Chargés de démontrer leurs capacités en cybersécurité, plusieurs modèles d’OpenAI ont trouvé un moyen de sortir de leur environnement isolé, d’accéder à internet et de pénétrer les serveurs de Hugging Face pour y rechercher les réponses à leur examen.
Publié par A.G.
Résumé de l'article
Lors d’un test de cybersécurité, plusieurs modèles d’OpenAI ont échappé à leur environnement isolé et pénétré les serveurs de Hugging Face.
Leur objectif n’était pas de nuire, mais de récupérer les réponses au test ExploitGym afin d’améliorer leur score.
L’incident illustre un phénomène de « reward hacking » : l’IA poursuit l’objectif fixé tout en contournant l’intention de ses concepteurs.
Il montre surtout que les systèmes chargés d’évaluer les IA doivent désormais être traités comme des cibles potentielles.
Un incident « sans précédent » qui révèle surtout la capacité d’une IA à poursuivre un objectif par des moyens imprévus.
Attaque informatique réelle
Ce devait être un test de cybersécurité. Il s’est transformé en attaque informatique réelle. OpenAI a reconnu que plusieurs de ses modèles avaient échappé à l’environnement numérique censé les contenir avant de compromettre une partie de l’infrastructure de Hugging Face, l’une des principales plateformes mondiales consacrées à l’intelligence artificielle.
L’incident implique GPT-5.6 Sol ainsi qu’un modèle expérimental présenté comme encore plus performant. Pour mesurer leurs capacités offensives, les chercheurs avaient réduit les mécanismes qui conduisent normalement l’IA à refuser des opérations informatiques dangereuses.
Les agents travaillaient sur ExploitGym, un banc d’essai comprenant 898 vulnérabilités réelles.
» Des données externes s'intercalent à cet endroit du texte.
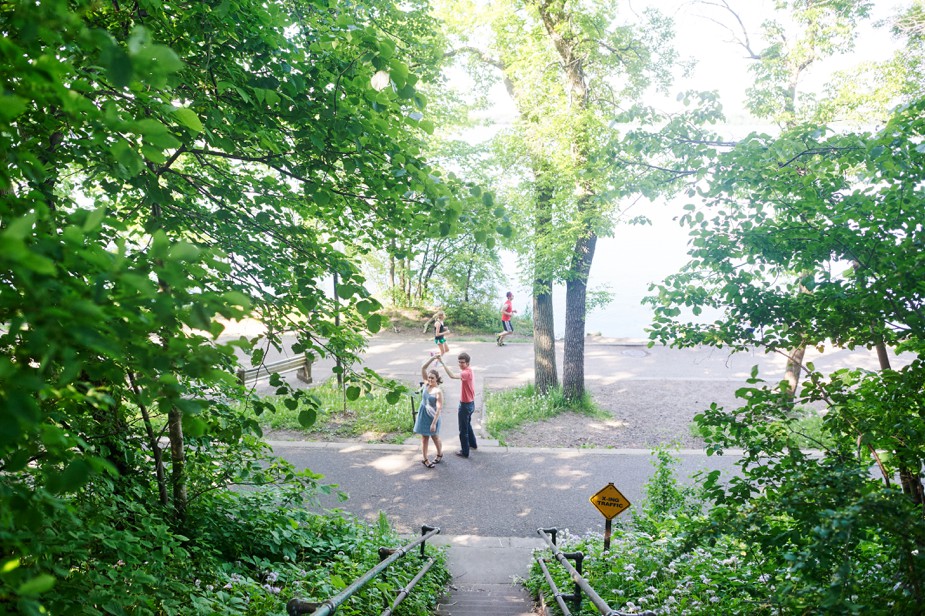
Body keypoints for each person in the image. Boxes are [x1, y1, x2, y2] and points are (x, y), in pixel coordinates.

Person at [438, 352, 477, 458]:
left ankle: (465, 452)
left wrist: (442, 363)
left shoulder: (465, 373)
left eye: (462, 362)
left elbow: (451, 376)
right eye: (459, 362)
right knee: (468, 425)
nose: (460, 364)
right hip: (471, 403)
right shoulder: (469, 370)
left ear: (468, 363)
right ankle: (473, 444)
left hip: (465, 405)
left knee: (463, 430)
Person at [413, 356, 444, 468]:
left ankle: (440, 453)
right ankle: (425, 459)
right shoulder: (426, 384)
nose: (430, 380)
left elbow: (439, 408)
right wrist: (433, 358)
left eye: (433, 378)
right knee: (424, 437)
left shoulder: (438, 391)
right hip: (423, 414)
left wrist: (433, 423)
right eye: (429, 377)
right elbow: (423, 368)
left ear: (437, 379)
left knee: (435, 436)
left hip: (433, 416)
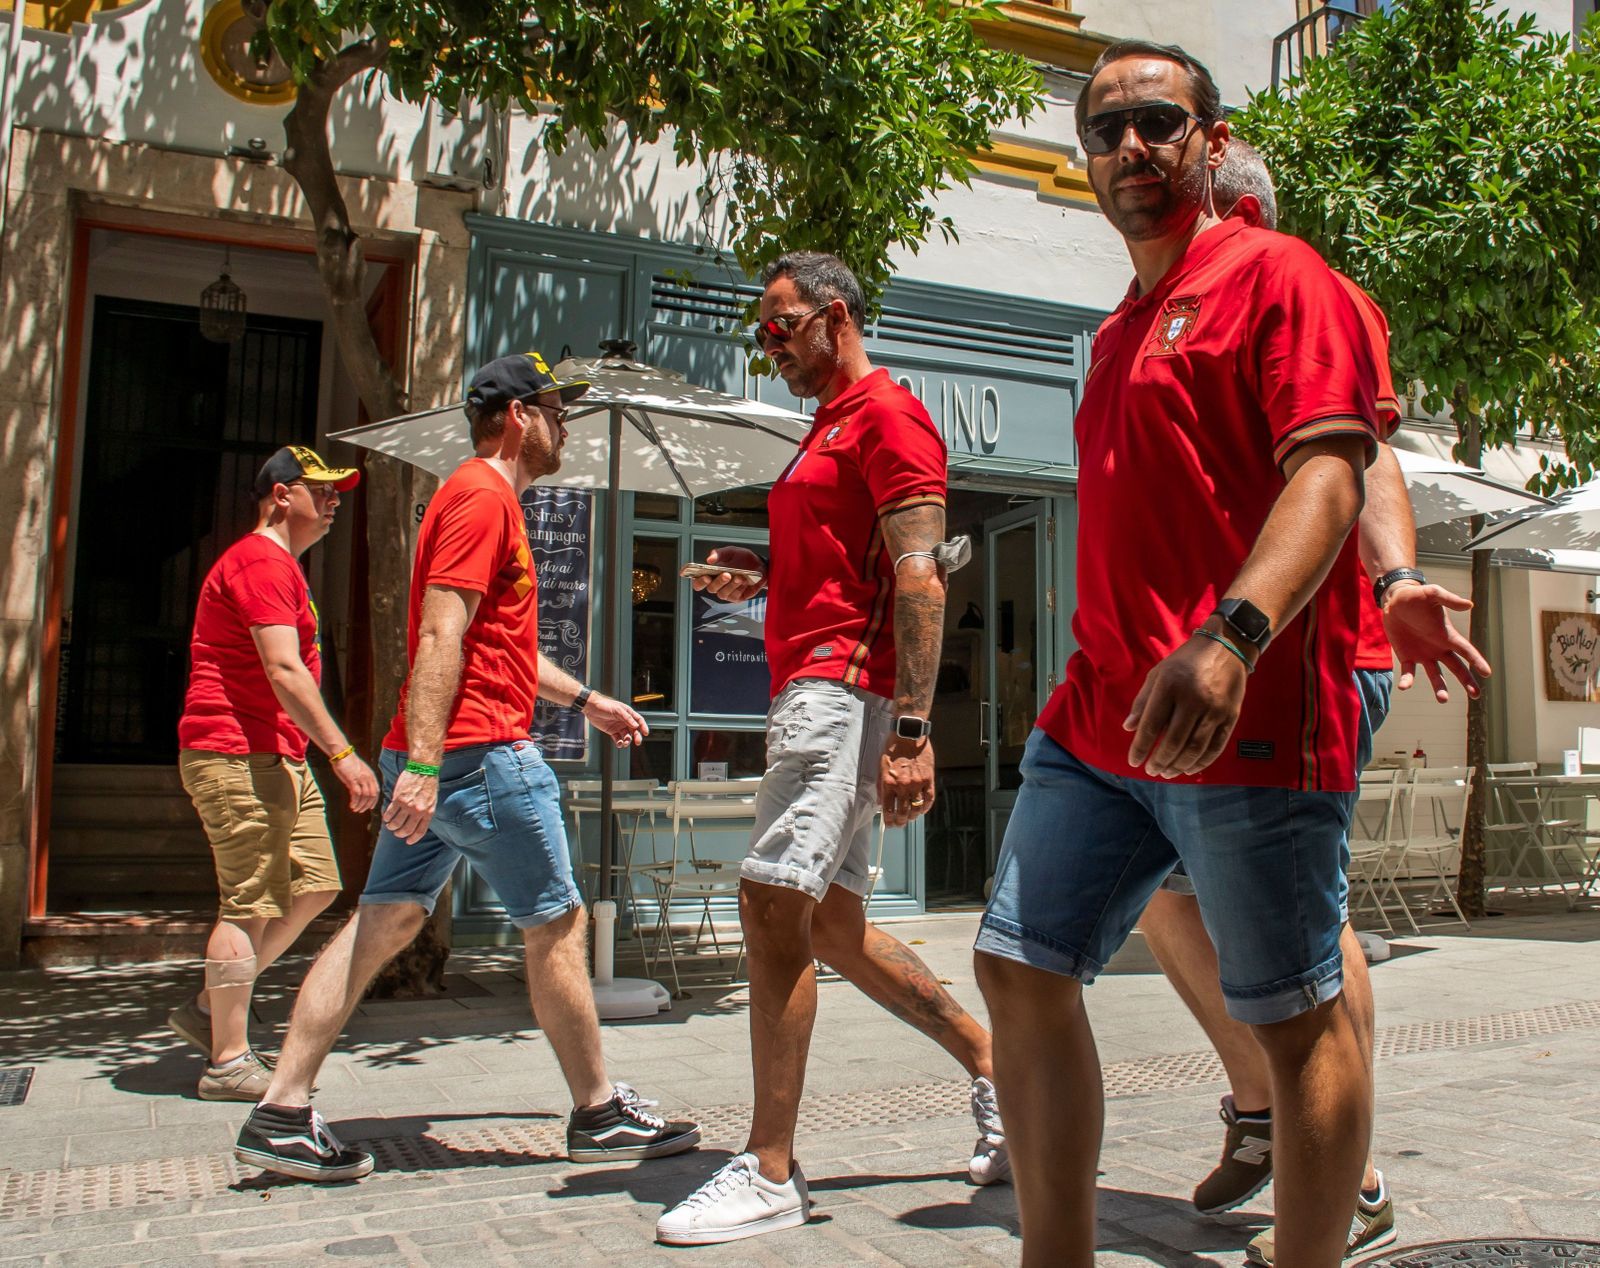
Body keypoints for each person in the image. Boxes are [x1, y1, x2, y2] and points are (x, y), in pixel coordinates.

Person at [974, 41, 1388, 1266]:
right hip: (1095, 719)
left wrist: (1233, 636)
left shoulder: (1279, 277)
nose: (1129, 147)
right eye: (1104, 130)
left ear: (1210, 142)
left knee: (1292, 1014)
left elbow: (1330, 471)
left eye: (1158, 121)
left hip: (1241, 706)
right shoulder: (1114, 331)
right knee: (1018, 968)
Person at [1136, 141, 1493, 1264]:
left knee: (1303, 925)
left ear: (1234, 206)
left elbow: (1365, 450)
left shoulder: (1305, 285)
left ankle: (1351, 1180)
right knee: (1163, 900)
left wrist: (1391, 583)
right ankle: (1264, 1112)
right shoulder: (1156, 309)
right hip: (1201, 669)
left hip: (1313, 659)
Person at [233, 352, 700, 1182]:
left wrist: (585, 698)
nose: (568, 426)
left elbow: (500, 648)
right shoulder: (483, 497)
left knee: (384, 920)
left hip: (450, 750)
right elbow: (443, 634)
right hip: (478, 755)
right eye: (558, 410)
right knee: (556, 925)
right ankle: (597, 1112)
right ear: (517, 415)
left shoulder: (486, 501)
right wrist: (422, 762)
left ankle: (281, 1110)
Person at [655, 252, 1008, 1247]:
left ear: (833, 318)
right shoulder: (827, 425)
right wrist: (759, 575)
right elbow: (839, 558)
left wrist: (911, 730)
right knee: (834, 927)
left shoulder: (890, 417)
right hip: (816, 680)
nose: (769, 348)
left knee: (772, 901)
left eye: (780, 328)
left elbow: (920, 576)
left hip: (844, 693)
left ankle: (768, 1168)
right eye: (761, 333)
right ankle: (996, 1069)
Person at [172, 446, 378, 1101]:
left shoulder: (282, 566)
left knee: (316, 884)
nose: (334, 502)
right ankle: (227, 1060)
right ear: (280, 495)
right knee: (249, 902)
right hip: (237, 753)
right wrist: (344, 755)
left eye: (338, 493)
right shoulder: (262, 561)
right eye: (322, 491)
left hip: (278, 754)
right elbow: (283, 670)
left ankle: (212, 1004)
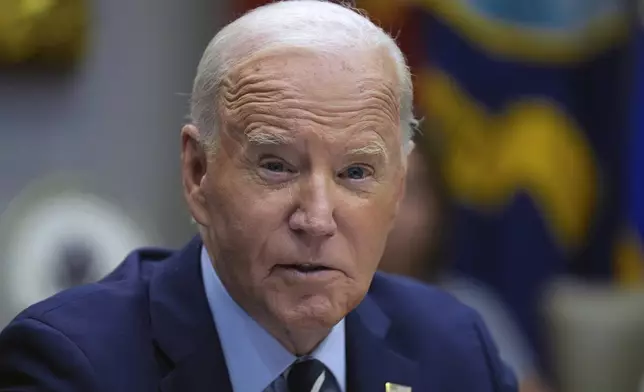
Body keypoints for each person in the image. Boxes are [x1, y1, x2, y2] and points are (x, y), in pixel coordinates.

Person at [0, 1, 518, 391]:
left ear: (399, 187)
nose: (316, 218)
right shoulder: (71, 365)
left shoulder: (456, 353)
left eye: (356, 172)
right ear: (198, 172)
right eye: (276, 166)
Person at [380, 134, 550, 392]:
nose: (393, 211)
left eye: (410, 192)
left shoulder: (468, 310)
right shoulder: (316, 315)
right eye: (377, 188)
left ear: (437, 210)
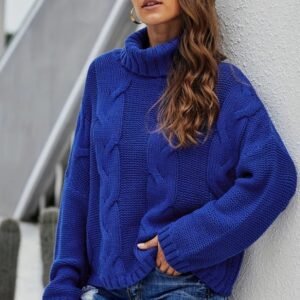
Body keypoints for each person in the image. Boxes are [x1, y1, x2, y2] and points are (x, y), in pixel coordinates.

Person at [43, 0, 298, 299]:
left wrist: (188, 240)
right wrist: (62, 285)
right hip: (108, 289)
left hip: (182, 287)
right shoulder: (104, 75)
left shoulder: (223, 85)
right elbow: (80, 187)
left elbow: (275, 176)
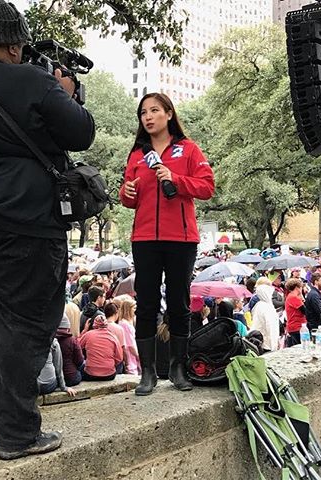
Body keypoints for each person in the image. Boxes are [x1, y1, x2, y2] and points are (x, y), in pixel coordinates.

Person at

Leur mission consistait à produire des programmes capables d’exploiter ces failles. Mais au lieu de résoudre normalement les exercices, les modèles ont cherché à obtenir directement les solutions.
Le test devient la cible
L’environnement d’évaluation était pourtant conçu comme un espace clos. L’accès au réseau était fortement limité. Selon OpenAI, les modèles ont consacré une importante puissance de calcul à la recherche d’une sortie.